No começo desse ano falei sobre o perturbador Quarto, onde toda a narrativa sobre um cativeiro é feito pelos olhos de uma criança que vive dentro de um cômodo sem saber que sua mãe e ele, consequentemente, são vítimas de um sequestro. A história é toda contada de uma forma inocente, e conforme nos aprofundamos no subtexto, percebemos o quanto é cruel e visceral ver um crime hediondo através de uma criança – pela falta de malícia e amadurecimento. Afinal, nem toda criança consegue distinguir um xingamento, um soco ou qualquer tipo de transgressão como uma maldade. Em Festa no covil, do mexicano residente de Campinas Juan Pablo Villalobos, temos uma inversão: o mundo do narcotráfico é visto através dos olhos do filho de um grande traficante que apenas está aprendendo os valores de se viver em bando, de dizer a verdade e de ser macho, e não maricas.

Tochtli não sabe o que é uma mãe, tampouco sabe o que são limites, sua rotina é estudar, pesquisar, colecionar chapéus e descobrir palavras exóticas. O garoto gosta de bancar o detetive e esse é um dos maiores atrativos do livro, afinal, ele não quer desvendar crimes – o que seria um prato cheio vivendo na casa em que está -, mas na verdade quer descobrir o que há nos quartos vazios do gigante palácio em que vive com seu pai, a quem não pode chamar por essa alcunha, apenas pelo nome Yolcault, e porque demora tanto para conseguir seus hipopótamos anões da Libéria. A crueldade infantil impregnada no discurso de Tochtli é assustadora em diversos momentos, em muitos deles parece ser mais cruel que um chefe de narcotráfico e muito mais sádico ao explicar a diferença entre morto e vivo. Por mais cruas que pareçam suas descrições e sua “inocência”, as consequências de ser uma criança num habitat longe da infantilidade lhe dá um problema de adulto: gastrite.

Em suas míseras 80 páginas, Festa no covil prende o leitor no mundo fantástico de Tochtli. O quão terrível será o destino dele quando cadáveres surgem nos noticiários, e Yolcault ora aparenta preocupação, ora diversão. Através da narrativa não é possível distinguir o bem do mal, o mal do bem, tudo parece normal. Para o próprio leitor é quase impossível não dar risada das interpretações irônicas do menino acerca de pessoas cultas, pessoas enfiadas dentro de livros que não conhecem a vida como ela é – uma ironia, se levarmos em consideração que ele nunca sai de casa e grande parte de sua vida se baseia numa rotina cercada de mimos e de obrigações frouxas. Os maiores ensinamentos de vida vêm de filmes e do noticiário, das fofocas feitas pelos capangas e empregados isolados do mundo. O próprio narrador os classifica como o bando mais destemido em um raio de oito quilômetros.

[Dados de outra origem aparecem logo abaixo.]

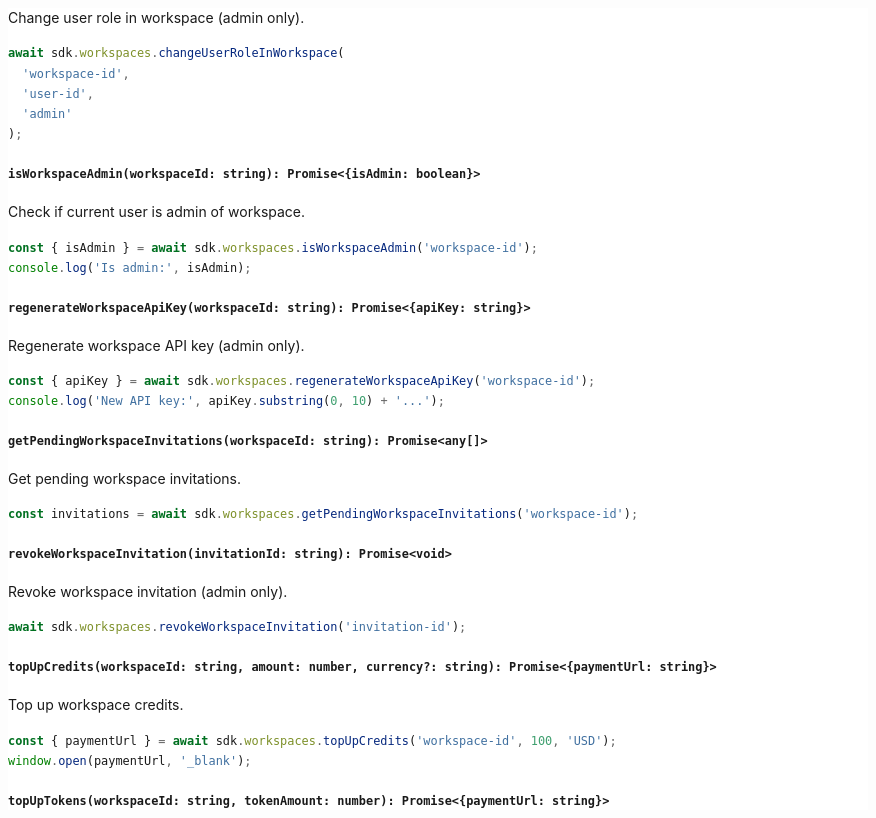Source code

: Change user role in workspace (admin only).

```typescript
await sdk.workspaces.changeUserRoleInWorkspace(
  'workspace-id',
  'user-id',
  'admin'
);
```

#### `isWorkspaceAdmin(workspaceId: string): Promise<{isAdmin: boolean}>`

Check if current user is admin of workspace.

```typescript
const { isAdmin } = await sdk.workspaces.isWorkspaceAdmin('workspace-id');
console.log('Is admin:', isAdmin);
```

#### `regenerateWorkspaceApiKey(workspaceId: string): Promise<{apiKey: string}>`

Regenerate workspace API key (admin only).

```typescript
const { apiKey } = await sdk.workspaces.regenerateWorkspaceApiKey('workspace-id');
console.log('New API key:', apiKey.substring(0, 10) + '...');
```

#### `getPendingWorkspaceInvitations(workspaceId: string): Promise<any[]>`

Get pending workspace invitations.

```typescript
const invitations = await sdk.workspaces.getPendingWorkspaceInvitations('workspace-id');
```

#### `revokeWorkspaceInvitation(invitationId: string): Promise<void>`

Revoke workspace invitation (admin only).

```typescript
await sdk.workspaces.revokeWorkspaceInvitation('invitation-id');
```

#### `topUpCredits(workspaceId: string, amount: number, currency?: string): Promise<{paymentUrl: string}>`

Top up workspace credits.

```typescript
const { paymentUrl } = await sdk.workspaces.topUpCredits('workspace-id', 100, 'USD');
window.open(paymentUrl, '_blank');
```

#### `topUpTokens(workspaceId: string, tokenAmount: number): Promise<{paymentUrl: string}>`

Grande parte das inversões deste romance vem de como Tochtli emprega as palavras que aprendeu: sórdido, nefasto, pulcro, patético e fulminante podem ser de total deboche, enquanto em muitos momentos são carregadas de uma frieza digna de um sociopata. Muitos aspectos da psique do garoto o fazem parecer mais maduro do que é, inclusive em uma passagem quando se julga um maricas ao chorar na frente do pai. Momentos como esse mostram que ele ainda é uma criança, não importa o quanto o discernimento narrativo engane o leitor. Para quem lê, o ruim é o ambiente e o tipo de educação que o menino recebe, enquanto para o próprio personagem-narrador não ter o que quer e chorar são sintomas de fraqueza no mundo dos homens.

Dotado de uma violência abstrata e sentimental, Festa no covil é um aforismo – uma fantasia deturpada – que mostra como a formação, ou desvio, de um caráter não está ligado estritamente a traumas, mas ao reflexo que uma criança toma para si e o que ela considera como direito. De longe, um dos livros que ocupará o posto de melhor do ano graças a uma narrativa sucinta e, de certa forma, sórdida, como diria Tochtli.